It is a term we have heard a lot since the killing of George Floyd by four Minneapolis police officers last month.

But what does the term actually mean in real time?

Here is a real time personal experience I had with systemic racism.

In 1973, the Louisiana State Penitentiary, more commonly known as “Angola,” was under immense pressure from the U.S. Justice Department to integrate the prison. At the time Angola was known as “the bloodiest prison in America.” 

Irvin “Life” Breaux, a New Orleans African American inmate serving a life sentence, and myself were chosen by fellow inmates—and accepted by Justice Department and prison officials—to lead the integration of the prison, beginning with the “Big Yard” complex where most of the violence was taking place. We were given one week to integrate the Big Yard on a voluntary basis or face the forced integration of the prison by an armed National Guard if necessary.

 Life and I picked four other inmates, two white and two black, to help us with the one week grace period we had to complete the integration.

Although the overwhelming white, redneck guard staff opposed the integration process, the prison warden, at the encouragement of DOJ attorneys, gave me and Life unrestricted access to all the 60-man dormitories on the Big Yard. We met with the inmate population, cajoling, convincing, pressuring, negotiating with them, and even bribing white and black inmate power brokers to accept the integration deal we were proposing.

Life and I spent 18 to 20 hours a day in this negotiation process, sometimes in heated, near-violent confrontations. We had to quell rumors, allay paranoia, and constantly appeal to the power brokers’ vested interests. It was no easy task.

But our efforts paid off. We successfully integrated the Big Yard without a single fist fight, without one drop of blood being shed, and even with black and white power brokers coming together to make it work. It was one of the greatest achievements in my life.

PROBLEM 1 — In the prison integration account, why did the integration effort start with the "Big Yard" complex?
PROBLEM 2 — Reproduce the passage of the prison integration account between "But what does" and "Guard if necessary.", inclusive.

DATASET —
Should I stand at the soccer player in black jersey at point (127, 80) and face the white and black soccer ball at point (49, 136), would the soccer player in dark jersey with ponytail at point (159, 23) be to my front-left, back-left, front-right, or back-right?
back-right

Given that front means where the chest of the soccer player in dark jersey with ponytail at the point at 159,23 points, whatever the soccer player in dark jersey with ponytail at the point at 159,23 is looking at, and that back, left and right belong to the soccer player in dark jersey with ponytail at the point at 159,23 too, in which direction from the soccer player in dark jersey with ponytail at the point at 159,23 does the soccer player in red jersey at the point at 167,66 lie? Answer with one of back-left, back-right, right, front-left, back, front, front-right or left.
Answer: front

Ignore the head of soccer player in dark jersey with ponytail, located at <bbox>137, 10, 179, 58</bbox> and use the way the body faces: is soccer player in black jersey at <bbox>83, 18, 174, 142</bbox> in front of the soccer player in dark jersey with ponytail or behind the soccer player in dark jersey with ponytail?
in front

WRITTEN REPLY 1 — The integration started with the Big Yard complex because that was where most of the violence at the prison was taking place.

WRITTEN REPLY 2 —
But what does the term actually mean in real time?

Here is a real time personal experience I had with systemic racism.

In 1973, the Louisiana State Penitentiary, more commonly known as “Angola,” was under immense pressure from the U.S. Justice Department to integrate the prison. At the time Angola was known as “the bloodiest prison in America.” 

Irvin “Life” Breaux, a New Orleans African American inmate serving a life sentence, and myself were chosen by fellow inmates—and accepted by Justice Department and prison officials—to lead the integration of the prison, beginning with the “Big Yard” complex where most of the violence was taking place. We were given one week to integrate the Big Yard on a voluntary basis or face the forced integration of the prison by an armed National Guard if necessary.